**EXTRACT**
Plaintiff contends in his appeal that (a) The trial court should have entered judgment in favor of the plaintiff notwithstanding the verdict, and submitted the case to a jury for the sole purpose of determining the amount of damages to be assessed against the defendant; or (b) should have granted plaintiff a new trial because the verdict is manifestly against the weight of the evidence; and (c) the jury was improperly instructed as to the law applicable to the issues involved.

**YOUR TASKS**
a: List each contention the plaintiff raises on appeal in the extract above.
b: Answer these questions from the extract above:
(i) Under contention (a), for what sole purpose should the case have gone to a jury?
(ii) Under contention (b), on what ground should a new trial have been granted?
(iii) Under contention (c), what was the jury improperly instructed on?

**SUPPLIED RECORDS**
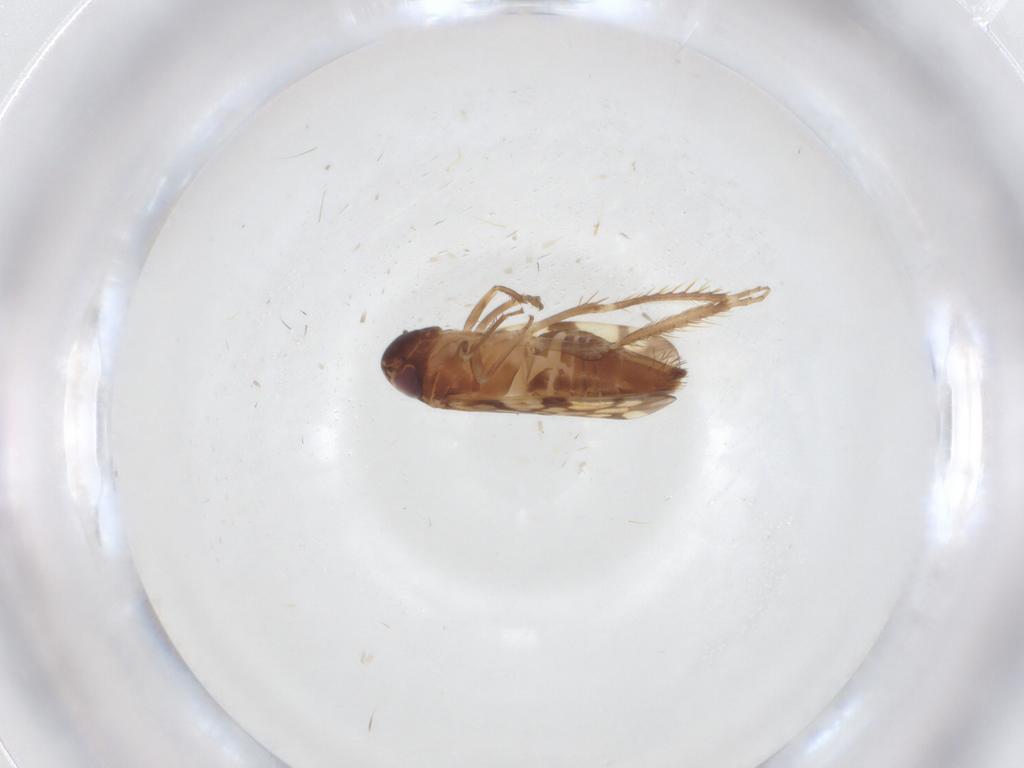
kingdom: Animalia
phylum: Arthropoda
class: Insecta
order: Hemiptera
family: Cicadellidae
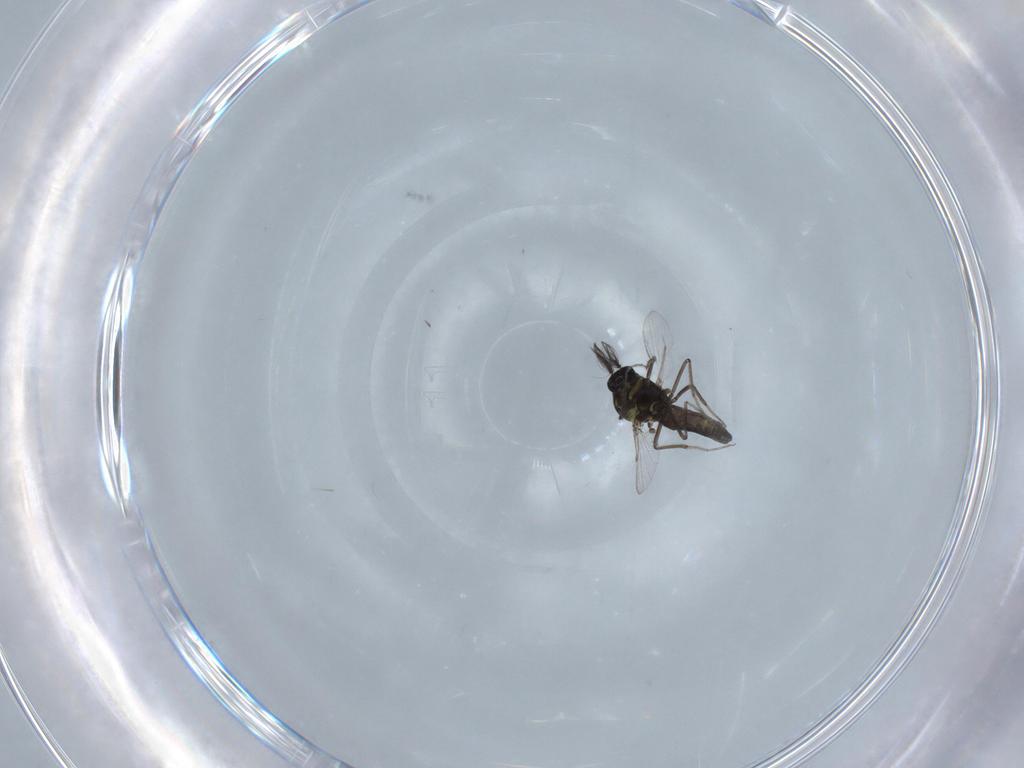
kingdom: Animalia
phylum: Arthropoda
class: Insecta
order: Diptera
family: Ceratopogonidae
* * *
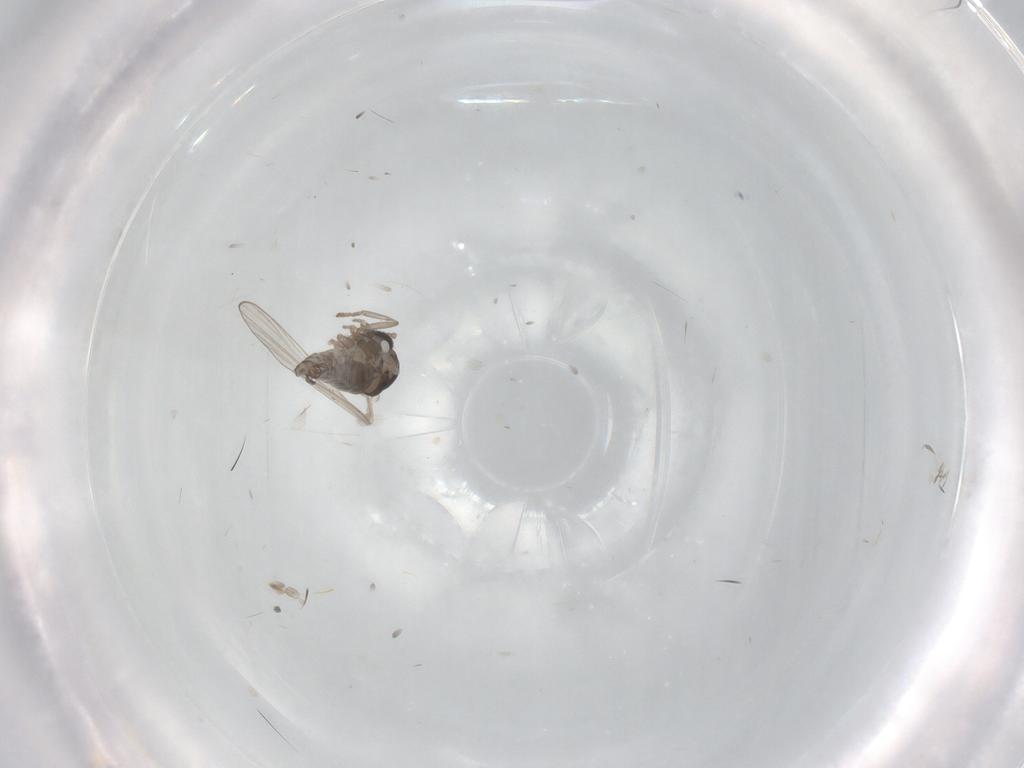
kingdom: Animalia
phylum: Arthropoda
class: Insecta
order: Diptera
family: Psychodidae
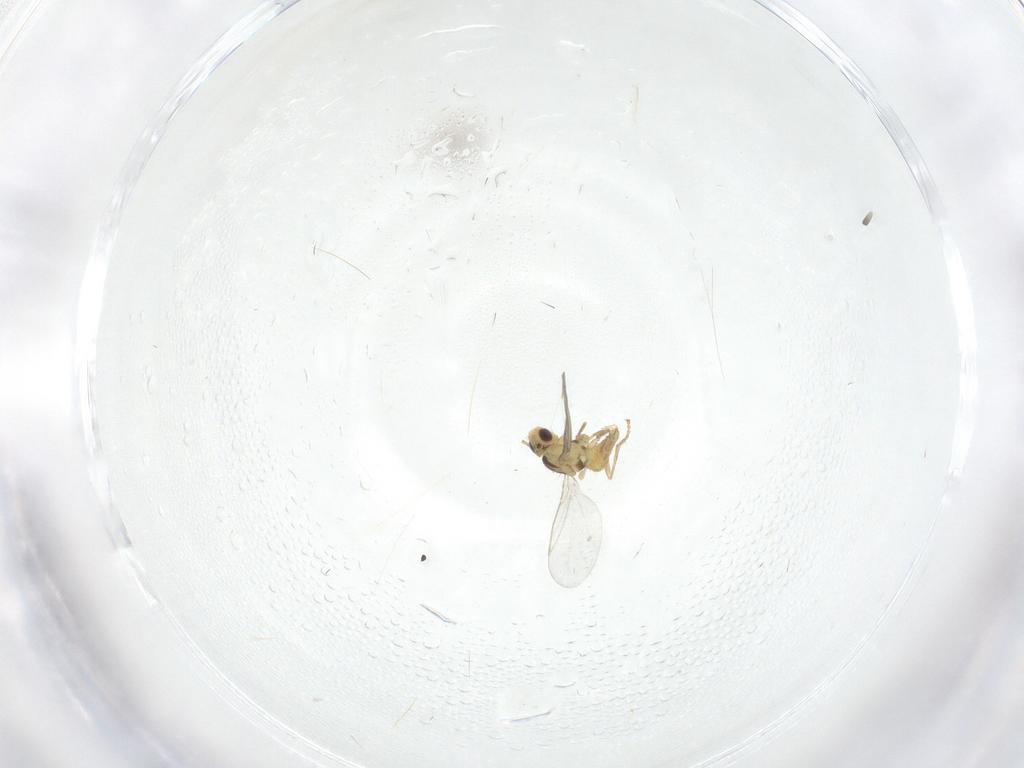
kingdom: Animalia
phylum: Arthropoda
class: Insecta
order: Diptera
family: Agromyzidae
...
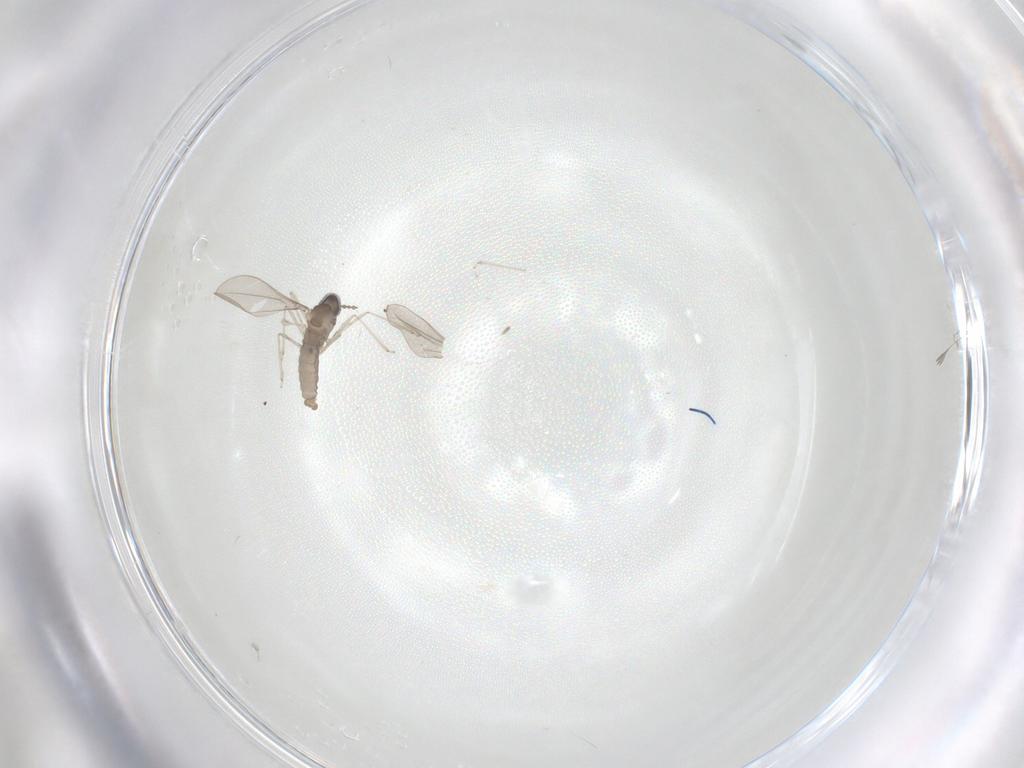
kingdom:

**ANSWERS FOR THE TASKS**
a:
(a) The trial court should have entered judgment for the plaintiff notwithstanding the verdict and submitted the case to a jury solely to determine the amount of damages to be assessed against the defendant.
(b) The trial court should have granted the plaintiff a new trial because the verdict is manifestly against the weight of the evidence.
(c) The jury was improperly instructed on the law applicable to the issues involved.

b:
(i) To determine the amount of damages to be assessed against the defendant.
(ii) The verdict is manifestly against the weight of the evidence.
(iii) The law applicable to the issues involved.